Es hat es mich enorm berührt und inspiriert, dass die engagierten Personen offensichtlich nicht zum privilegierten Teil der Stadtbevölkerung gehören, aber mit grosser Klarheit, Ausdauer und der Unterstützung von Màrio und seinem Team ihre Bedürfnisse bei der Stadt geltend machen. Einer der engagierten Männer erwähnte, dass er von der Roma-Community sei, sich hier aber zugehörig fühle und sie so gemeinsam etwas verändern könnten. Vor lauter spannenden Geschichten kommt unsere Gruppe fast nicht vorwärts – nach fast vier Stunden kommen wir müde aber begeistert wieder im Quartierzentrum an.
Die PRODAC macht einige wichtige Elemente des zentralen Themas des Kongresses sichtbar: Demokratie erfordert Partizipation und Partizipation im Sinne der Soziokulturellen Animation bedeutet immer auch Bottom-up-Prozesse (vgl. Stade, 2019). Diese sind manchmal klein und fein und manchmal entspringt ihnen Sichtbares wie im Fall des Stadtparks. Pascal Tozzi, der Präsident des RIA, führte in seinem Vortrag aus, dass es der Soziokulturellen Animation gelingen muss, die wachsende Wut und Resignation gegenüber den Institutionen aufzufangen, diskutierbar zu machen und diese Emotionen nicht dem Populismus zu überlassen.
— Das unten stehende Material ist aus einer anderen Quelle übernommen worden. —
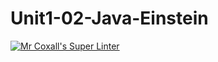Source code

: # Unit1-02-Java-Einstein
[![Mr Coxall's Super Linter](https://github.com/ICS4U-Programming-JessahT/Unit1-02-Java-Einstein/workflows/Mr%20Coxall's%20Super%20Linter/badge.svg)](https://github.com/ICS4U-Programming-JessahT/Unit1-02-Java-Einstein/actions/)

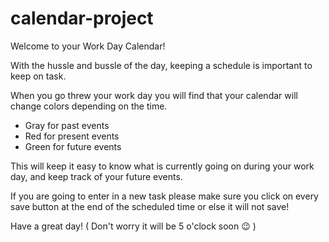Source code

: # calendar-project

Welcome to your Work Day Calendar!

With the hussle and bussle of the day, keeping a schedule is important to keep on task.

When you go threw your work day you will find that your calendar will change colors depending on the time.

- Gray for past events
- Red for present events
- Green for future events

This will keep it easy to know what is currently going on during your work day, and keep track of your future events.

If you are going to enter in a new task please make sure you click on every save button at the end of the scheduled time or else it will not save!

Have a great day!
( Don't worry it will be 5 o'clock soon 😉 )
Nur so kann die Soziokulturelle Animation zu einer besseren, gerechteren Demokratie beitragen. Dass dies nichts Neues ist, ist klar. Gleichzeitig erscheint mir diese Erkenntnis mit den erstarkenden, populistischen Strömungen in Europa von grosser Wichtigkeit.
Von: Rahel Müller
Bilder: Rahel Müller, Nelson d’Aires
Veröffentlicht: 26. September 2024
CAS Gemeinde- und Stadtentwicklung im Wandel
Das CAS-Programm Gemeinde- und Stadtentwicklung im Wandel legt den Fokus auf die kommunalen Handlungsebenen. Themen wie Innenentwicklung, Verdichtung oder Umnutzung, werden ebenso aufgegriffen, wie der Umgang mit Diversity. Erlernt werden zudem die Grundlagen und Methoden von partizipativen und kooperativen Prozessen in der Stadt-, Quartier- und Gemeindeentwicklung.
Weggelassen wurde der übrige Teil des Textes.